In the early 1900s, people living in what is today Flagler County, which was then part of St. Johns County, had to travel many miles to transact business at the county seats of St. Augustine (St. Johns County) and Deland (Volusia County). This was a time-consuming, costly and an annoying inconvenience while the area's population and business activities were growing. These challenges fueled the desire of local residents to petition the Florida Legislature for the creation of a new county. An independent county also meant that local community leaders would have more control over political, administrative and economic decisions.

A local delegation attended the 1917 session of the Florida Legislature to convince the state Senate and House of Representatives that a new county needed to be established. This delegation was led by Isaac I. Moody Jr. who was chairman of the Board of County Commissioners of St. Johns County and represented a considerable portion of the area. The Senate and House of Representatives passed the legislation and Flagler County was founded on April 28, 1917.

Legislative delegations from St. Johns and Volusia counties worked with Senator William A. McWilliams (1863–1941) of St. Augustine to establish the borders for the new county. An allocation of 571 square miles which came from the southern section of St. Johns County and the northern section of Volusia County were incorporated to form Flagler County.

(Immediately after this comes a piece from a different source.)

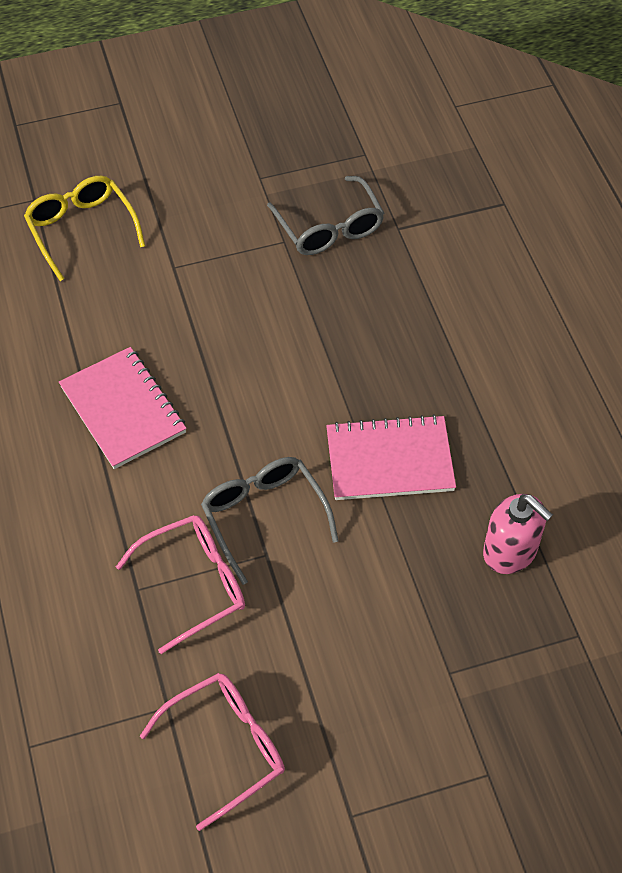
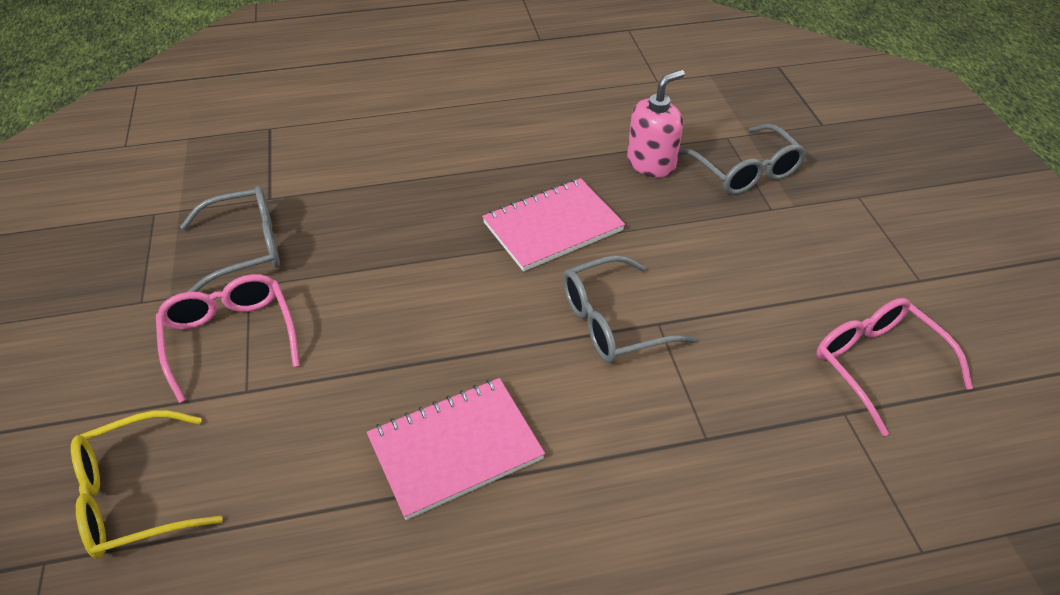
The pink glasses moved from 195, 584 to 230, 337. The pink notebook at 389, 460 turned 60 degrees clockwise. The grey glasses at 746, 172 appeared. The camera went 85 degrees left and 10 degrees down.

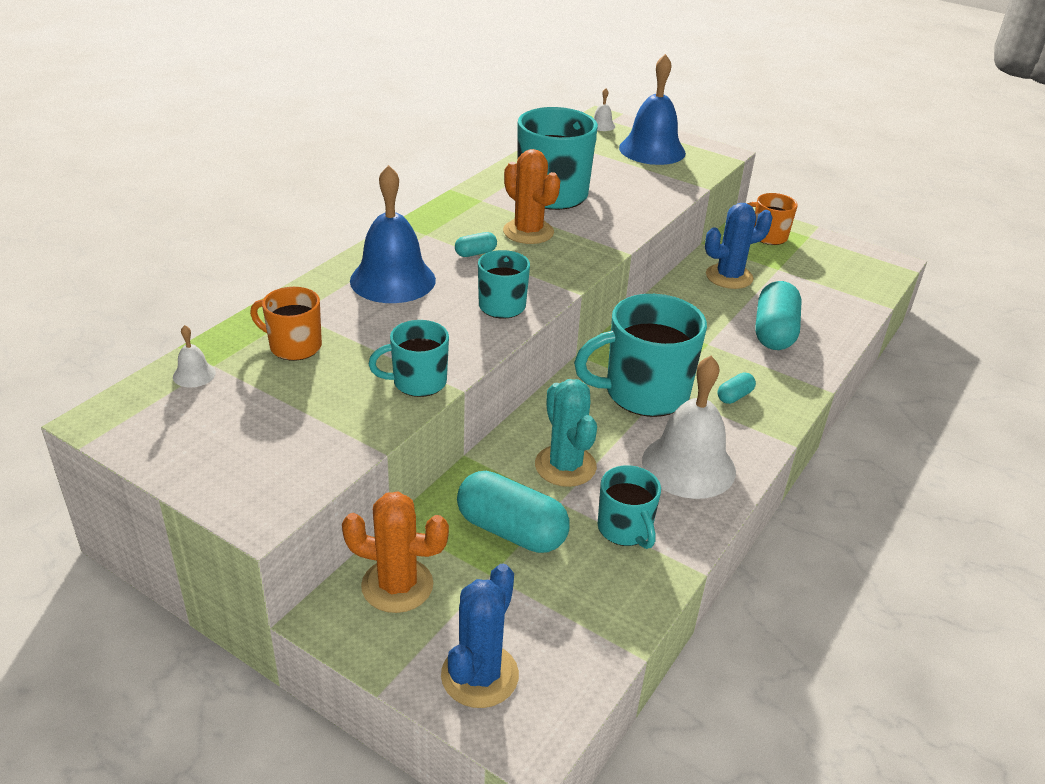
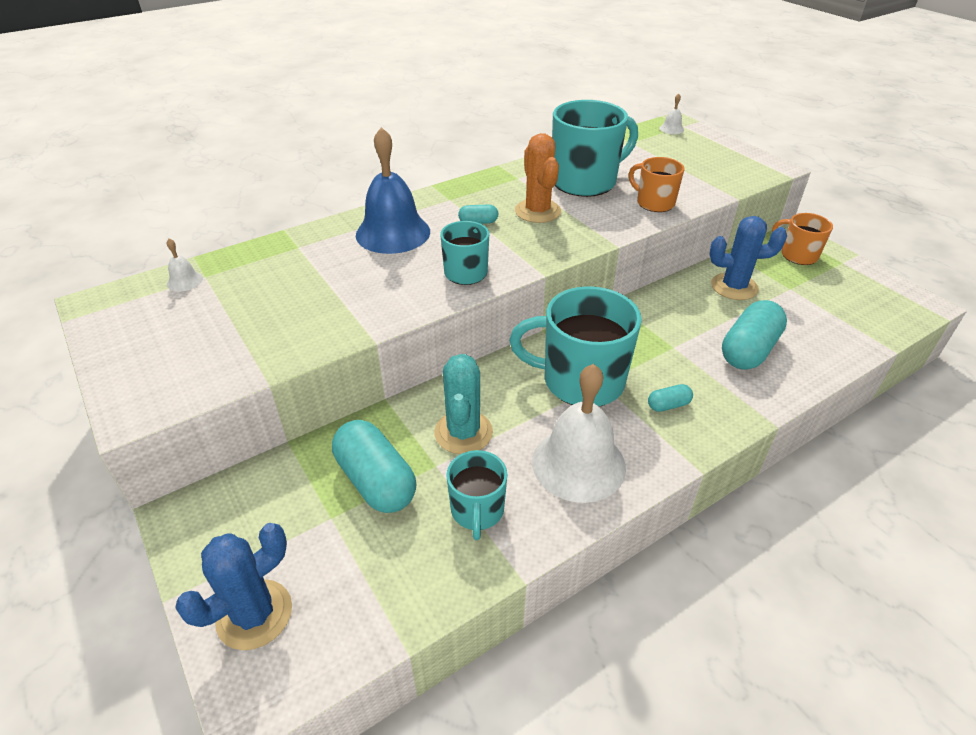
The orange mug moved from 294, 346 to 654, 203. The orange cactus at 397, 585 disappeared. The turquoise mug at 418, 382 disappeared. The blue bell at 652, 150 disappeared. The camera went 25 degrees right and 5 degrees up.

=== The Naming of Flagler County ===

Some members of the legislative delegation proposed the name of Moody County, but Isaac I. Moody declined having the county named after himself and suggested the name of Flagler County in honor of Henry Morrison Flagler. Some of the delegation thought the name "Flagler County", would entice Henry Flagler's widow, Mary Lily Kenan Flagler Bingham (1867–1917), to donate money to build a new county courthouse. She never donated any money, however, and died on July 27, 1917, soon after the county was founded.

== Death ==

Late in 1918, while in Tallahassee, Florida at a State Representative's session in the State Capitol building Moody contacted influenza (1918 flu pandemic). He returned home to Bunnell, Florida but struggled to overcome the flu complicated by double pneumonia. He died on December 17, 1918, at the age of 44.

== Legacy ==

Issac I. Moody has long been recognized as the "Father of Flagler County". State Road 11 (now known as State Road 100), between Bunnell and Flagler Beach, was renamed to Moody Boulevard by the 1949 Florida House Bill No. 42. Two Flagler County parks are named after Moody: the Moody Homestead Park is a 3.4-acre park located in Bunnell and is the former homestead of Isaac I. Moody and his brother Robert Moody, both of whom built houses on this site in 1916. The property was purchased with Environmentally Sensitive Lands (ESL) program funds, after being approved by the voters of Flagler County in 2008. The Moody Boat Launch is located at 825 Moody Lane in Flagler Beach on the eastern side of the Intracoastal Waterway and south of State Road 100. This boat launch park allows access to the Intracoastal Waterway, fishing from its pier and has picnic areas.